CMS changes could spell unintended consequences
CMS changes could spell unintended consequences
What about immune-compromised patients?
The Centers for Medicare & Medicaid Services (CMS) decision to halt payment on additional costs generated by certain infections could unleash a series of unintended consequences such as increased testing and possible inappropriate treatment for hospital patients on admission, a health care epidemiologist warns.
In addition, the CMS changes do not address the fact that not all of infections are preventable, meaning a hospital may not be reimbursed for a costly infection it did everything scientifically possible to prevent, says Tammy Lundstrom, MD, JD, who spoke on behalf of the Association for Professionals in Infection Control and Epidemiology.
CMS says its recently issued final rule takes significant steps to improve the accuracy of Medicare's payment under the acute care hospital inpatient prospective payment system (IPPS), while providing additional incentives for hospitals to engage in quality improvement efforts. The IPPS payment reforms would restructure the inpatient diagnosis-related groups (DRGs) to account more fully for the severity of each patient's condition. In addition, the rule includes important provisions to ensure that Medicare no longer pays for the additional costs of certain "preventable conditions" including infectious complications of mediastinitis, catheter-related urinary tract infections, and catheter-related vascular infections.
"What I am concerned about is that everybody who comes into the hospital is going to get a urine culture to [determine if] they had bacteria when they came in," Lundstrom tells Hospital Infection Control. "That is a concern, because lots of women have bacteria in their urine, but are totally asymptomatic and shouldn't be treated. So if that is the strategy a lot of hospitals take it could cause a lot of people to get unnecessary antibiotics. That is one of the unintended consequences of this CMS approach."
In addition, a recent study showed that high-risk patients still acquired mediastinitis heart-related infections despite the best efforts of clinicians.1 "These are not completely preventable even with all the best science," she says. "Even with doing all of the SCIP [Surgical Care Improvement Project] measures they still had a number of cases of mediastinitis infection after coronary artery bypass. They did everything to prevent the infection and it still occurred. It is a tragedy for the patient but there is nothing that the hospital could have done differently. In this new CMS world they wouldn't get paid for it. There is an appeal process but it's really cumbersome. So whether individual hospitals will appeal or not remains to be seen."
Indeed, it is not as if the cost of mediastinitis infections are already being fully reimbursed, adds William Scheckler, MD, hospital epidemiologist at St. Mary's Medical Center in Madison, WI.

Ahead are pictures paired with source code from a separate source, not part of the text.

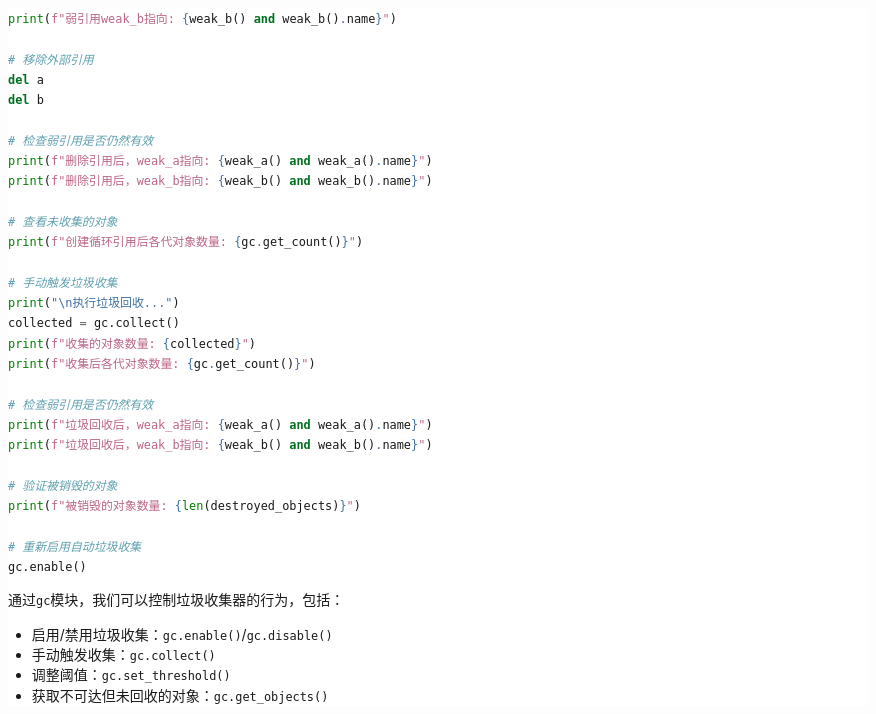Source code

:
 ```python
print(f"弱引用weak_b指向: {weak_b() and weak_b().name}")

# 移除外部引用
del a
del b

# 检查弱引用是否仍然有效
print(f"删除引用后，weak_a指向: {weak_a() and weak_a().name}")
print(f"删除引用后，weak_b指向: {weak_b() and weak_b().name}")

# 查看未收集的对象
print(f"创建循环引用后各代对象数量: {gc.get_count()}")

# 手动触发垃圾收集
print("\n执行垃圾回收...")
collected = gc.collect()
print(f"收集的对象数量: {collected}")
print(f"收集后各代对象数量: {gc.get_count()}")

# 检查弱引用是否仍然有效
print(f"垃圾回收后，weak_a指向: {weak_a() and weak_a().name}")
print(f"垃圾回收后，weak_b指向: {weak_b() and weak_b().name}")

# 验证被销毁的对象
print(f"被销毁的对象数量: {len(destroyed_objects)}")

# 重新启用自动垃圾收集
gc.enable()
```

通过`gc`模块，我们可以控制垃圾收集器的行为，包括：
- 启用/禁用垃圾收集：`gc.enable()`/`gc.disable()`
- 手动触发收集：`gc.collect()`
- 调整阈值：`gc.set_threshold()`
- 获取不可达但未回收的对象：`gc.get_objects()`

"We found in an [unpublished] study some years ago that the actual charges for mediastinitis that were not reimbursed by Medicare were around $45,000 per patient," he says. "They don't want to pay extra for it, but they are already not paying extra for it. I'm sure they are fine tuning it. Do we want a patient in our hospital to have mediastinitis? Of course not. They [use] terms like 'quality' or 'pay for performance,' but the bottom line is they are trying to control costs. They don't want people adding complexity or readmission complexity to the current DRG codes."
There is concern that such pay-for-performance measures will make hospitals reluctant to offer special treatment programs to severely immune compromised patients with little protection against infections.
"For example, bloodstream infections," Lundstrom says. "If I have a facility that has a bone marrow transplant unit, those patients have no defenses against infection. I have a burn unit and those patients have a much higher rate of infection than your average hospital patients. Will this disincent hospitals from having burn units and bone marrow transplant centers?"
Professional societies such as APIC are working with CMS to exclude such patients from the rules so hospitals are not penalized for treating patients with little defense against infections. "APIC is all about preventing infections, but we are concerned with the multiple things that are changing at once [in the CMS rules]," she says. "The impact of this is really not truly known at this time."
Other conditions targeted by Medicare for non-reimbursement include pressure ulcers, injuries caused by patient falls, and "serious preventable events" such as leaving an object in a patient during surgery, air embolism, or administering incompatible blood products. The new rules will go into effect in October 2008.
Reference
- Fakih MG, Sharma M, Khatib R, et al. Increase in the rate of sternal surgical site infection after coronary artery bypass graft: A marker of higher severity of illness. Infect Control Hosp Epidemiol 2007; 28:655-660.